As for regulatory agencies like MIOSHA, they have generally outsourced the issue of safety to joint labor-management safety committees, run by US Steel and its corporate “partners” in the USW. MIOSHA only has 70 inspectors and in fiscal year 2016 it conducted 4,662 inspections, covering about two percent of the workplaces in Michigan.

There have been at least three other deaths at the Ecorse mill since 2013. On December 15, 2013, an explosion at the mill killed Antonino “Nino” Palazzolo, a 31-year-old remote control crane operator and a father of two small children. On April 4, 2014, Chris Castro, a 36-year-old contractor with Connelly Crane and father of three, was killed when the crane he was operating tipped over near the plant’s number two oxygen furnace.

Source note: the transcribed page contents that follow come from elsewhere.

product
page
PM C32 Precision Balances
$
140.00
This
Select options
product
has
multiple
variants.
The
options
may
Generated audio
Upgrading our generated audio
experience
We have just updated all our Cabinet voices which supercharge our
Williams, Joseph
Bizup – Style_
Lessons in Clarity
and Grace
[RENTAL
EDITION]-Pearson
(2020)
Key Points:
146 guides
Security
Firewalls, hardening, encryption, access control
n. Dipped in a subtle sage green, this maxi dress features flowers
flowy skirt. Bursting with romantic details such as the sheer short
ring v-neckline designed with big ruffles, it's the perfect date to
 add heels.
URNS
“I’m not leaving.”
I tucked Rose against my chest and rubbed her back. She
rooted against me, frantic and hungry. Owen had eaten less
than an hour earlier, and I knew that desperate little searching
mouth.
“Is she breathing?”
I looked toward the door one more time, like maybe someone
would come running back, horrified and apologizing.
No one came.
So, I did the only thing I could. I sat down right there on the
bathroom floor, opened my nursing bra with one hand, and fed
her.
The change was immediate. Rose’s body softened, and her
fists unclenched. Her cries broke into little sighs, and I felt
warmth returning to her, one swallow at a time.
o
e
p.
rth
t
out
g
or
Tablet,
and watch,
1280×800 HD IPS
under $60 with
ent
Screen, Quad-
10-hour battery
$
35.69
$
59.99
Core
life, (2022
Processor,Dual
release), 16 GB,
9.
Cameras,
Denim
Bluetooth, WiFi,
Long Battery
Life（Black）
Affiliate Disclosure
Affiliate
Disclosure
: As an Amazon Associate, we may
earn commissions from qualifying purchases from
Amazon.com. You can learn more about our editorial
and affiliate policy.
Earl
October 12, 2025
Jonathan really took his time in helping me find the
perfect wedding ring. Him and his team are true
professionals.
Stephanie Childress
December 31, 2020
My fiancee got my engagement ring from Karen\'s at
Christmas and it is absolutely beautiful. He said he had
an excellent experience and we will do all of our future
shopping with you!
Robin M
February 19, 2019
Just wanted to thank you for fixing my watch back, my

On April 18, 2015, 41-year-old steelworker Heather D. Warren was killed as a semi-truck backing up with steel coils crushed her to death as she was acting as a spotter for another truck on the loading dock. Rather than holding US Steel accountable, the Wayne County prosecutor charged the driver, a contract worker, with manslaughter, a crime punishable by up to 15 years in prison.

In addition to injuries there have been a spate of deaths at US Steel mills around the country. In March 2017, Timothy Dagon, 42-year-old steelworker, was killed in an accident at a rail yard at the US Steel mill in Granite City, Illinois, near St. Louis.

This followed the deaths of two workers at the Gary Works, in northwestern Indiana, last year. On June 15, 2016, Charles Kremke, 67, died in the hospital after what was initially called a heart attack. It turned out that he had been electrocuted.

On September 30, 2016, 30-year-old steelworker Jonathan Arrizola, an electrician and father of two, died after he was electrocuted while trying to fix a crane in the slab yard at Gary Works. The week before his death, Arrizola suffered an electric shock and told his wife, Whitney, that conditions in steel mill were getting very dangerous due to cutbacks. She told the local media her husband was working 70-90 hours per week and conditions were so dangerous that he was actively looking for another job before his death.

In a message to the WSWS, Whitney Arrizola said her husband and other workers had major concerns about safety at the plant. “This shouldn’t have to happen to anyone,” she told the WSWS. “Please help keep this from happening to others. I cannot even begin to explain the hole in my heart.”

In other comments to the local media, she added, “All they care about is making money. They don’t care that it affects other people. He has a 4-year-old who’s turning 5. They keep cutting when they should have a safer environment for people. It shouldn’t be all about the money.

“I have no husband now, my children have no father,” she said. “I have no idea how I’m going to pay for my house or my car, any of our bills, I was a stay-at-home mother. I have no experiences, Jon was everything to me.”

A GoFundMe page was set up to raise funds for the family.

The Indiana Department of Labor found US Steel committed two serious safety violations at Gary Works after investigating the death of Arrizola, including failing to provide safety training and protections against live electrical equipment. According to state inspectors, maintenance employees were performing repairs to the 501 crane in the slab yard while three collector rails were live, exposing them to deadly electrical hazards.

The agency fined the steelmaker a mere $14,000.